Friendship is real and it is powerful. It is idealistic and capable of dreaming the biggest of dreams. It is iridescent enough to shine through the fog of an aloof world that has somehow forgotten the value of friendships and no longer values love and loyalty.

Average people rarely encounter a real friendship in the course of a lifetime. All to often, people travel through this life having made only acquaintances. One reason for this is that most people today are far too selfish to be a friend. You see, friendship is like riding in a Greyhound bus. In order to allow others on the bus, we must be willing to scoot over and sacrifice our own comforts as well as rearrange our perspectives. We must be willing to not only accommodate our friends, put their baggage as well.
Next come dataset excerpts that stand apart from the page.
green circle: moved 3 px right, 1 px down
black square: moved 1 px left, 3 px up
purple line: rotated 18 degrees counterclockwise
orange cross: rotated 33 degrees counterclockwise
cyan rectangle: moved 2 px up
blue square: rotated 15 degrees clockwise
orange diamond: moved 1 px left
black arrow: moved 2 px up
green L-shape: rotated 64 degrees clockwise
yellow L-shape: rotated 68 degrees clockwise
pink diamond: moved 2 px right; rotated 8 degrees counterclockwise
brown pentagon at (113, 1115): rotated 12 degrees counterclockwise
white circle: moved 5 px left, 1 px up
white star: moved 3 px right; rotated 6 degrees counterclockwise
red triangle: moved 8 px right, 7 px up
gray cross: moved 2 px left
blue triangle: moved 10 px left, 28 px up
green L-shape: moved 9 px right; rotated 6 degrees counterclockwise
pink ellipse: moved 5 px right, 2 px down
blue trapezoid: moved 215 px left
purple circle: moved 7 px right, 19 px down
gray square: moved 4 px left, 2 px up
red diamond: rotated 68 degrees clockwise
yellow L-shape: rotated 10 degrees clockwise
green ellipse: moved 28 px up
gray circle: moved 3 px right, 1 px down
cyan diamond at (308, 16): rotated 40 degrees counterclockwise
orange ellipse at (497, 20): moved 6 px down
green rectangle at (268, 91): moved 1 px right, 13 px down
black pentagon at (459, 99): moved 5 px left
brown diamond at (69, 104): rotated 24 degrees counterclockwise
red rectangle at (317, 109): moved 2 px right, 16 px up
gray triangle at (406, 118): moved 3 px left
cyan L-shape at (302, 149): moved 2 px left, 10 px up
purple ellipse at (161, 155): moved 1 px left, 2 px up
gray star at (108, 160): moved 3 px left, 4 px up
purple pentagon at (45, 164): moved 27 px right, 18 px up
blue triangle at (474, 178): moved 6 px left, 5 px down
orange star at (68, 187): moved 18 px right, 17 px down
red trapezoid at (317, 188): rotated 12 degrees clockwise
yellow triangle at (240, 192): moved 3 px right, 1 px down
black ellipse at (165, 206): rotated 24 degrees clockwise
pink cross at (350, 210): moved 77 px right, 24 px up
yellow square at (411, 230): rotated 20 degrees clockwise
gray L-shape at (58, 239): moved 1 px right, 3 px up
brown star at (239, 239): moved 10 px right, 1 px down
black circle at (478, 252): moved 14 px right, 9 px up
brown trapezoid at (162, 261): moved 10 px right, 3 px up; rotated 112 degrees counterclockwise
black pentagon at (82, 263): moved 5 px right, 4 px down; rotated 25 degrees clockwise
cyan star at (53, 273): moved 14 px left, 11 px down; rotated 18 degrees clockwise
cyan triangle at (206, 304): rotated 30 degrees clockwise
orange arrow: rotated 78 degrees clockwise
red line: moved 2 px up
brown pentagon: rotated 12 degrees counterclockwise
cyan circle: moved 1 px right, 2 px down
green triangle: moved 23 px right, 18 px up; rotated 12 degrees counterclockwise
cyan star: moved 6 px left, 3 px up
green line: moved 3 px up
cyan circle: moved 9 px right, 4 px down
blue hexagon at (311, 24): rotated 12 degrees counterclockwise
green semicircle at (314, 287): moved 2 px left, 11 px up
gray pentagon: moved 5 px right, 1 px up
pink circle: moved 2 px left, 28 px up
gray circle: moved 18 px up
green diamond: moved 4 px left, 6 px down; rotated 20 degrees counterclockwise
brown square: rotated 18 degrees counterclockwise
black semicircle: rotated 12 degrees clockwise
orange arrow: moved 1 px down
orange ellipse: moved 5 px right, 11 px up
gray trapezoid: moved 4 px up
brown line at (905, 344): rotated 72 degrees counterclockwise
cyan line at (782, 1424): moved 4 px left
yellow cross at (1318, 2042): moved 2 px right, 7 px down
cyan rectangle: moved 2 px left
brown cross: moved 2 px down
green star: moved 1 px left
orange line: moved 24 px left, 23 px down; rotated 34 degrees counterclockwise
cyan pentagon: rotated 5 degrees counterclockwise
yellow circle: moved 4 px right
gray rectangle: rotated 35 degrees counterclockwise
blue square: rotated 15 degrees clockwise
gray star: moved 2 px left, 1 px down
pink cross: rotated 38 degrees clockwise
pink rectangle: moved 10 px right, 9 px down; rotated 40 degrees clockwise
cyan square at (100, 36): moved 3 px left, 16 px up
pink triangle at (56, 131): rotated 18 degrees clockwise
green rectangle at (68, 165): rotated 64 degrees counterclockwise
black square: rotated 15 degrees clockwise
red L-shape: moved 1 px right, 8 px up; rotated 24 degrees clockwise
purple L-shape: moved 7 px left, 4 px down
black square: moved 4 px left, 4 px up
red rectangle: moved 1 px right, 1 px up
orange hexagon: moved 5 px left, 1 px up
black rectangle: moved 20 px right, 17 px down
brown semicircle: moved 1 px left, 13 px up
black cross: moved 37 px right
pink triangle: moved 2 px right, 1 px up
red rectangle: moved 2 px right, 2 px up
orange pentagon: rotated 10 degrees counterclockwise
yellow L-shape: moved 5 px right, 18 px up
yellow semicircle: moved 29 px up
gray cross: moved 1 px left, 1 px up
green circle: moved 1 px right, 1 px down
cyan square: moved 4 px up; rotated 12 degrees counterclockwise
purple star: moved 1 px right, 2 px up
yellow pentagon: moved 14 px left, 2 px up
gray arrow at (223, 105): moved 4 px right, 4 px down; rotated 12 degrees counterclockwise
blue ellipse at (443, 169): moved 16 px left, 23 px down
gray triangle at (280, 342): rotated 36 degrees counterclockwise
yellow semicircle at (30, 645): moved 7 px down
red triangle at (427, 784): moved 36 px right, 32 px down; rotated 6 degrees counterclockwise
Real Christian friendships require work. Citizenship in God's kingdom is not a simple matter of birthright. It is advanced citizenship. You have to want it bad and be willing to work and suffer for it. You must be willing to struggle with others and forgive them. You have to be willing to look past their imperfections and occasionally see them as they can be and not as they are.

The church is commanded by the Hebrew writer to assemble itself together. A more vivid translation of this might say that we are to join our lives together. This kind of communion in God's family cannot be achieved by mere acquaintances.

Real friendships glorify God. Being involved in real friendship is a Christian's destiny. We are told that the world will know that we belong to Jesus, the lover of the unlovable, by the way we create bonds with one another. So let's work on being loyal. Let's make it our business to overlook faults. And together, let's dream big dreams and teach the world about Jesus by our friendships with one another.